The idea in pointing this out isn’t to make you feel bad. It’s to confirm that you are in charge of your own fate. And you are, at least to the extent that you can try your mightiest, succeed or fail.

If your efforts make you less traditionally attractive, that is a burden you must bear. Blaming culture and whining isn’t attractive. A lot of people are naturally less turned on by overweight people, and that’s fine. They have no obligation to be attracted to you. There are plenty of people who will find you appealing, or all the more appealing.

If this is a deal-breaker for gaining, go back to the drawing board and see how it affects your concept of your ideal life. Rinse and repeat with other potential pitfalls.

Conclusion


If there’s one thing I want to leave with you, it’s this: no one is in total a gainer. Sure, gaining is important to your sexuality, or you’re planning to gain weight, or whatever. But in the end, you are you.
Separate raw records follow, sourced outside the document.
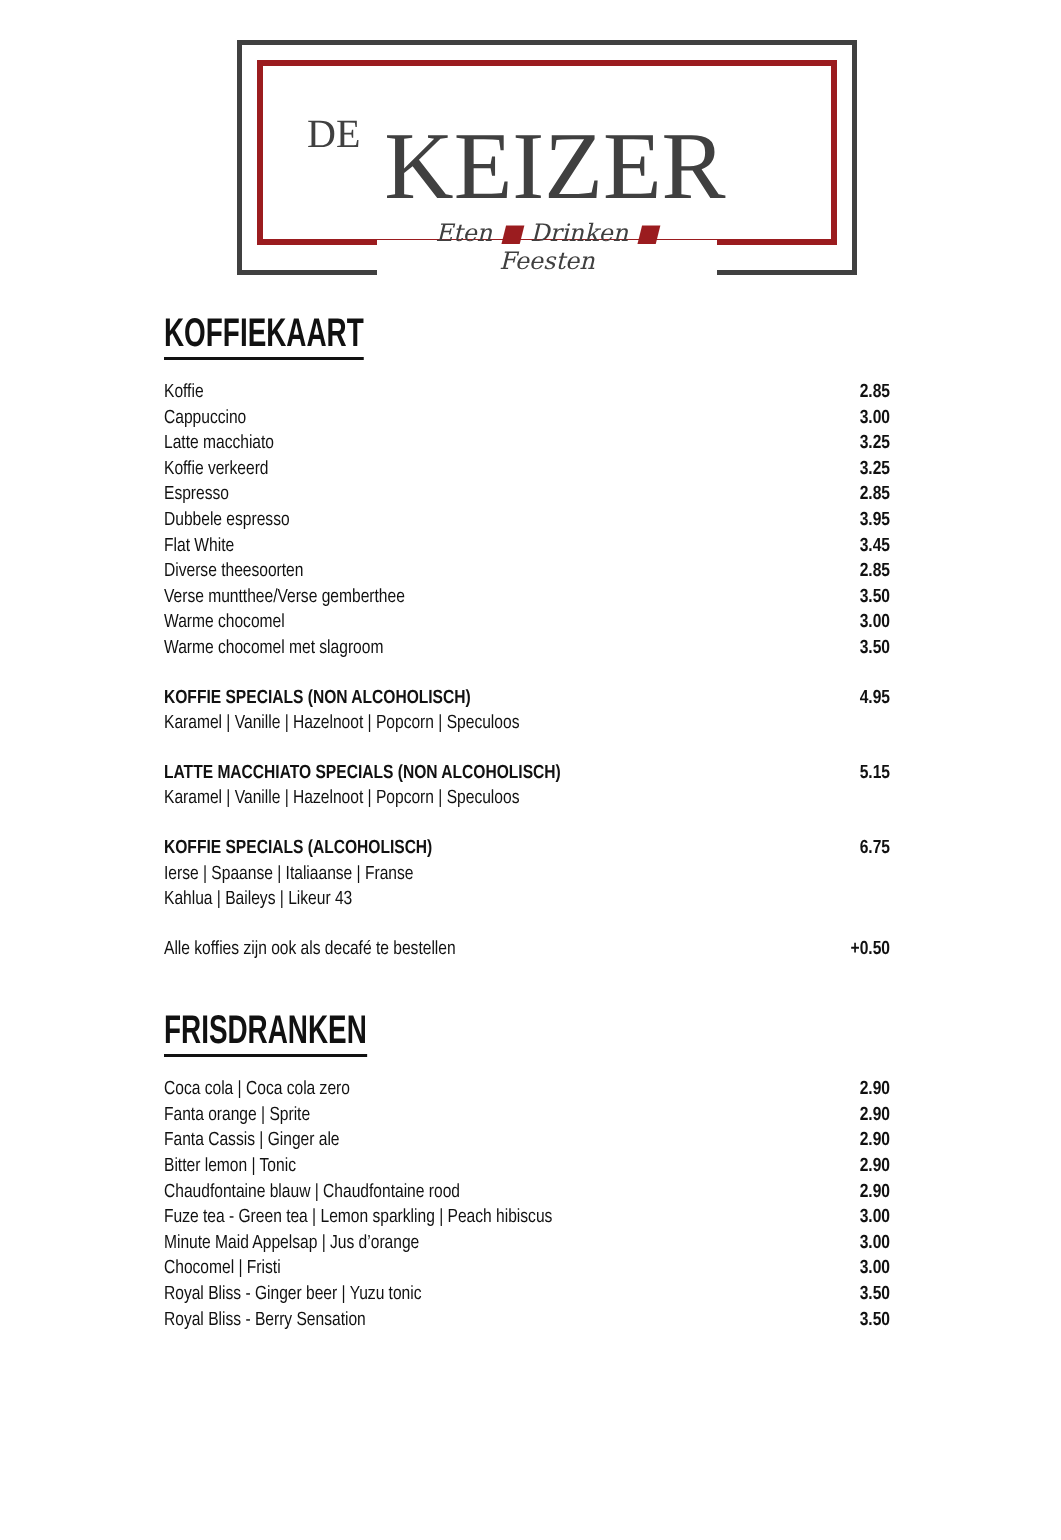DE KEIZER
Eten ■ Drinken ■ Feesten
KOFFIEKAART
Koffie 2.85
Cappuccino 3.00
Latte macchiato 3.25
Koffie verkeerd 3.25
Espresso 2.85
Dubbele espresso 3.95
Flat White 3.45
Diverse theesoorten 2.85
Verse muntthee/Verse gemberthee 3.50
Warme chocomel 3.00
Warme chocomel met slagroom 3.50
KOFFIE SPECIALS (NON ALCOHOLISCH) 4.95
Karamel | Vanille | Hazelnoot | Popcorn | Speculoos
LATTE MACCHIATO SPECIALS (NON ALCOHOLISCH) 5.15
Karamel | Vanille | Hazelnoot | Popcorn | Speculoos
KOFFIE SPECIALS (ALCOHOLISCH) 6.75
Ierse | Spaanse | Italiaanse | Franse
Kahlua | Baileys | Likeur 43
Alle koffies zijn ook als decafé te bestellen +0.50
FRISDRANKEN
Coca cola | Coca cola zero 2.90
Fanta orange | Sprite 2.90
Fanta Cassis | Ginger ale 2.90
Bitter lemon | Tonic 2.90
Chaudfontaine blauw | Chaudfontaine rood 2.90
Fuze tea - Green tea | Lemon sparkling | Peach hibiscus 3.00
Minute Maid Appelsap | Jus d’orange 3.00
Chocomel | Fristi 3.00
Royal Bliss - Ginger beer | Yuzu tonic 3.50
Royal Bliss - Berry Sensation 3.50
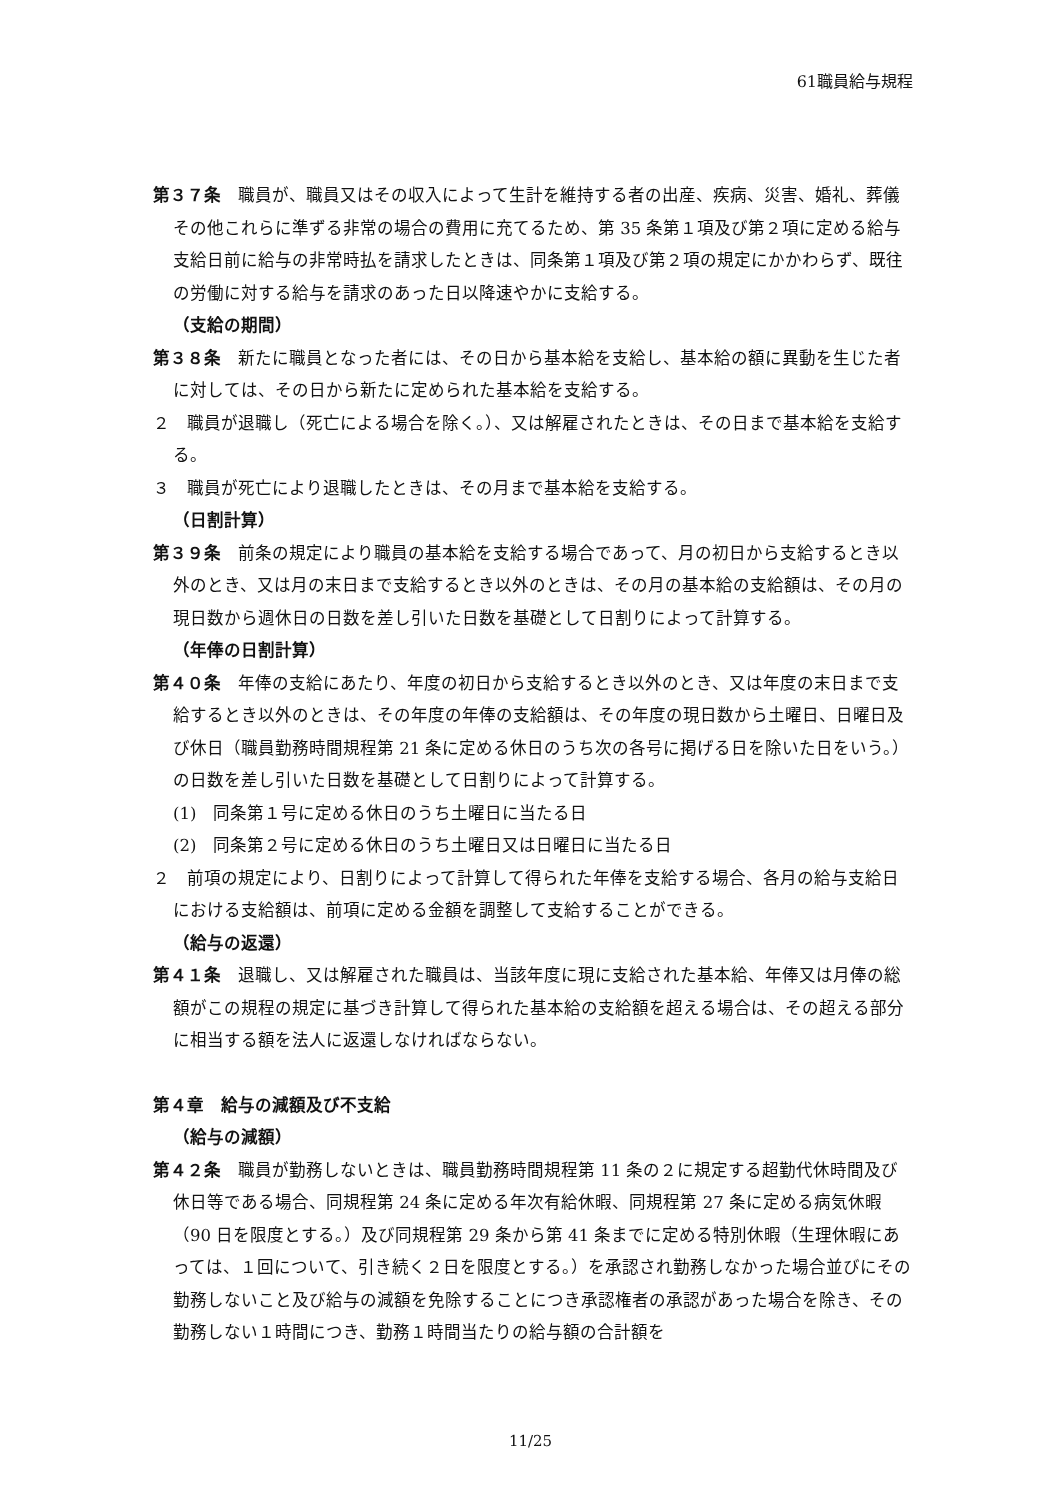61職員給与規程
第３７条　職員が、職員又はその収入によって生計を維持する者の出産、疾病、災害、婚礼、葬儀その他これらに準ずる非常の場合の費用に充てるため、第 35 条第１項及び第２項に定める給与支給日前に給与の非常時払を請求したときは、同条第１項及び第２項の規定にかかわらず、既往の労働に対する給与を請求のあった日以降速やかに支給する。
（支給の期間）
第３８条　新たに職員となった者には、その日から基本給を支給し、基本給の額に異動を生じた者に対しては、その日から新たに定められた基本給を支給する。
２　職員が退職し（死亡による場合を除く。）、又は解雇されたときは、その日まで基本給を支給する。
３　職員が死亡により退職したときは、その月まで基本給を支給する。
（日割計算）
第３９条　前条の規定により職員の基本給を支給する場合であって、月の初日から支給するとき以外のとき、又は月の末日まで支給するとき以外のときは、その月の基本給の支給額は、その月の現日数から週休日の日数を差し引いた日数を基礎として日割りによって計算する。
（年俸の日割計算）
第４０条　年俸の支給にあたり、年度の初日から支給するとき以外のとき、又は年度の末日まで支給するとき以外のときは、その年度の年俸の支給額は、その年度の現日数から土曜日、日曜日及び休日（職員勤務時間規程第 21 条に定める休日のうち次の各号に掲げる日を除いた日をいう。）の日数を差し引いた日数を基礎として日割りによって計算する。
(1)　同条第１号に定める休日のうち土曜日に当たる日
(2)　同条第２号に定める休日のうち土曜日又は日曜日に当たる日
２　前項の規定により、日割りによって計算して得られた年俸を支給する場合、各月の給与支給日における支給額は、前項に定める金額を調整して支給することができる。
（給与の返還）
第４１条　退職し、又は解雇された職員は、当該年度に現に支給された基本給、年俸又は月俸の総額がこの規程の規定に基づき計算して得られた基本給の支給額を超える場合は、その超える部分に相当する額を法人に返還しなければならない。
第４章　給与の減額及び不支給
（給与の減額）
第４２条　職員が勤務しないときは、職員勤務時間規程第 11 条の２に規定する超勤代休時間及び休日等である場合、同規程第 24 条に定める年次有給休暇、同規程第 27 条に定める病気休暇（90 日を限度とする。）及び同規程第 29 条から第 41 条までに定める特別休暇（生理休暇にあっては、１回について、引き続く２日を限度とする。）を承認され勤務しなかった場合並びにその勤務しないこと及び給与の減額を免除することにつき承認権者の承認があった場合を除き、その勤務しない１時間につき、勤務１時間当たりの給与額の合計額を
11/25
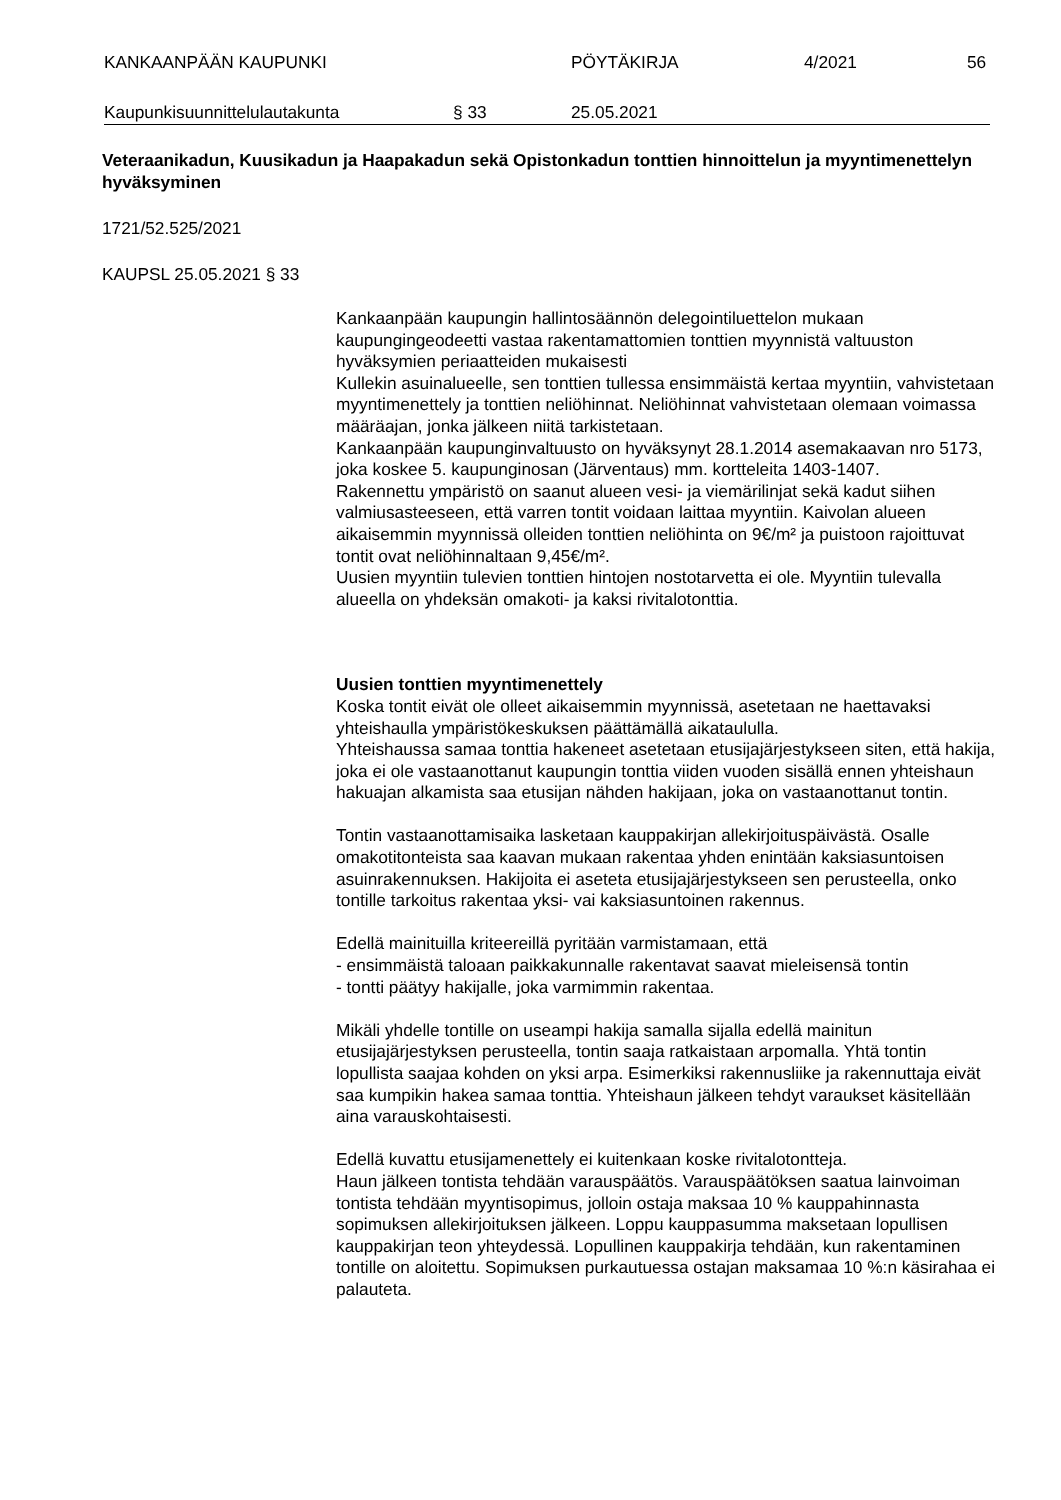KANKAAN­PÄÄN KAUPUNKI PÖYTÄKIRJA 4/2021 56
Kaupunkisuunnittelulautakunta § 33 25.05.2021
Veteraanikadun, Kuusikadun ja Haapakadun sekä Opistonkadun tonttien hinnoittelun ja myyntimenettelyn hyväksyminen
1721/52.525/2021
KAUPSL 25.05.2021 § 33
Kankaanpään kaupungin hallintosäännön delegointiluettelon mukaan kaupungingeodeetti vastaa rakentamattomien tonttien myynnistä valtuuston hyväksymien periaatteiden mukaisesti
Kullekin asuinalueelle, sen tonttien tullessa ensimmäistä kertaa myyntiin, vahvistetaan myyntimenettely ja tonttien neliöhinnat. Neliöhinnat vahvistetaan olemaan voimassa määräajan, jonka jälkeen niitä tarkistetaan.
Kankaanpään kaupunginvaltuusto on hyväksynyt 28.1.2014 asemakaavan nro 5173, joka koskee 5. kaupunginosan (Järventaus) mm. kortteleita 1403-1407.
Rakennettu ympäristö on saanut alueen vesi- ja viemärilinjat sekä kadut siihen valmiusasteeseen, että varren tontit voidaan laittaa myyntiin. Kaivolan alueen aikaisemmin myynnissä olleiden tonttien neliöhinta on 9€/m² ja puistoon rajoittuvat tontit ovat neliöhinnaltaan 9,45€/m².
Uusien myyntiin tulevien tonttien hintojen nostotarvetta ei ole. Myyntiin tulevalla alueella on yhdeksän omakoti- ja kaksi rivitalotonttia.
Uusien tonttien myyntimenettely
Koska tontit eivät ole olleet aikaisemmin myynnissä, asetetaan ne haettavaksi yhteishaulla ympäristökeskuksen päättämällä aikataululla.
Yhteishaussa samaa tonttia hakeneet asetetaan etusijajärjestykseen siten, että hakija, joka ei ole vastaanottanut kaupungin tonttia viiden vuoden sisällä ennen yhteishaun hakuajan alkamista saa etusijan nähden hakijaan, joka on vastaanottanut tontin.
Tontin vastaanottamisaika lasketaan kauppakirjan allekirjoituspäivästä. Osalle omakotitonteista saa kaavan mukaan rakentaa yhden enintään kaksiasuntoisen asuinrakennuksen. Hakijoita ei aseteta etusijajärjestykseen sen perusteella, onko tontille tarkoitus rakentaa yksi- vai kaksiasuntoinen rakennus.
Edellä mainituilla kriteereillä pyritään varmistamaan, että
- ensimmäistä taloaan paikkakunnalle rakentavat saavat mieleisensä tontin
- tontti päätyy hakijalle, joka varmimmin rakentaa.
Mikäli yhdelle tontille on useampi hakija samalla sijalla edellä mainitun etusijajärjestyksen perusteella, tontin saaja ratkaistaan arpomalla. Yhtä tontin lopullista saajaa kohden on yksi arpa. Esimerkiksi rakennusliike ja rakennuttaja eivät saa kumpikin hakea samaa tonttia. Yhteishaun jälkeen tehdyt varaukset käsitellään aina varauskohtaisesti.
Edellä kuvattu etusijamenettely ei kuitenkaan koske rivitalotontteja.
Haun jälkeen tontista tehdään varauspäätös. Varauspäätöksen saatua lainvoiman tontista tehdään myyntisopimus, jolloin ostaja maksaa 10 % kauppahinnasta sopimuksen allekirjoituksen jälkeen. Loppu kauppasumma maksetaan lopullisen kauppakirjan teon yhteydessä. Lopullinen kauppakirja tehdään, kun rakentaminen tontille on aloitettu. Sopimuksen purkautuessa ostajan maksamaa 10 %:n käsirahaa ei palauteta.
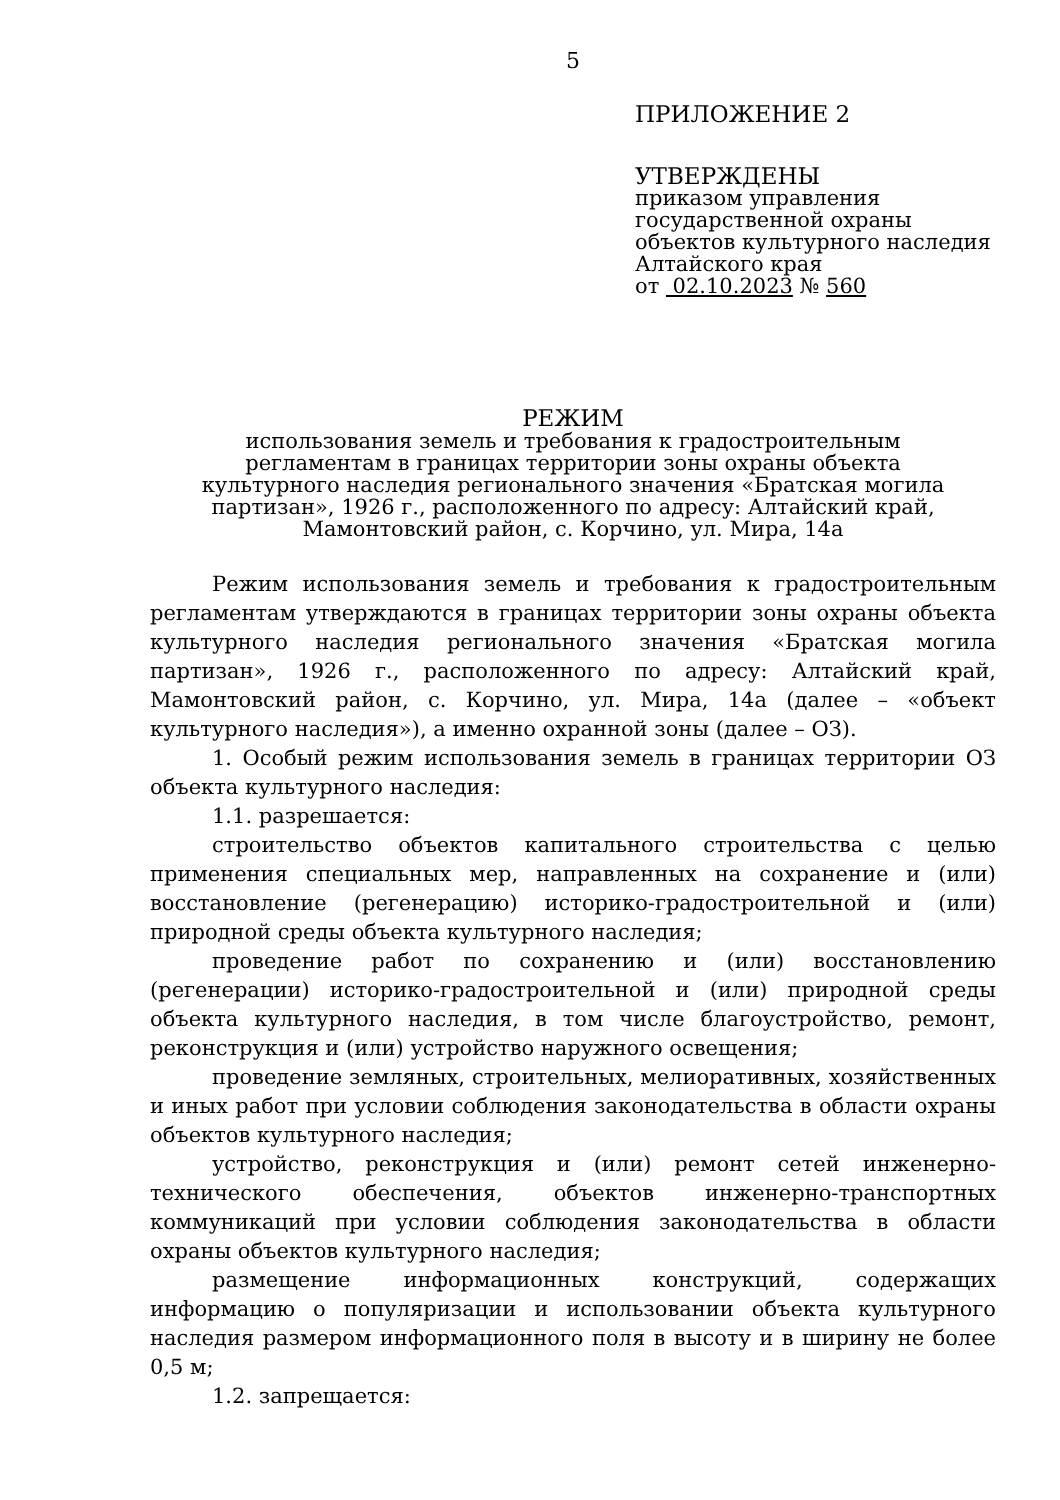5
ПРИЛОЖЕНИЕ 2
УТВЕРЖДЕНЫ
приказом управления
государственной охраны
объектов культурного наследия
Алтайского края
от 02.10.2023 № 560
РЕЖИМ
использования земель и требования к градостроительным
регламентам в границах территории зоны охраны объекта
культурного наследия регионального значения «Братская могила
партизан», 1926 г., расположенного по адресу: Алтайский край,
Мамонтовский район, с. Корчино, ул. Мира, 14а
Режим использования земель и требования к градостроительным регламентам утверждаются в границах территории зоны охраны объекта культурного наследия регионального значения «Братская могила партизан», 1926 г., расположенного по адресу: Алтайский край, Мамонтовский район, с. Корчино, ул. Мира, 14а (далее – «объект культурного наследия»), а именно охранной зоны (далее – ОЗ).
1. Особый режим использования земель в границах территории ОЗ объекта культурного наследия:
1.1. разрешается:
строительство объектов капитального строительства с целью применения специальных мер, направленных на сохранение и (или) восстановление (регенерацию) историко-градостроительной и (или) природной среды объекта культурного наследия;
проведение работ по сохранению и (или) восстановлению (регенерации) историко-градостроительной и (или) природной среды объекта культурного наследия, в том числе благоустройство, ремонт, реконструкция и (или) устройство наружного освещения;
проведение земляных, строительных, мелиоративных, хозяйственных и иных работ при условии соблюдения законодательства в области охраны объектов культурного наследия;
устройство, реконструкция и (или) ремонт сетей инженерно-технического обеспечения, объектов инженерно-транспортных коммуникаций при условии соблюдения законодательства в области охраны объектов культурного наследия;
размещение информационных конструкций, содержащих информацию о популяризации и использовании объекта культурного наследия размером информационного поля в высоту и в ширину не более 0,5 м;
1.2. запрещается:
You’re full of nuance and passion and, if you’re lucky, a smack of intelligence. “Being” a thing doesn’t define or control you. You get to decide exactly what you do with your body, for better or worse.

It is my sincere wish, dear reader, that you gain or do not gain in accordance with the best will that you can muster, and that your life is full of purpose and satisfaction.

Then again, what does this random person online know? Perhaps very little. But likewise, what do you know? Try to know stuff. It’ll be good for you in the long run.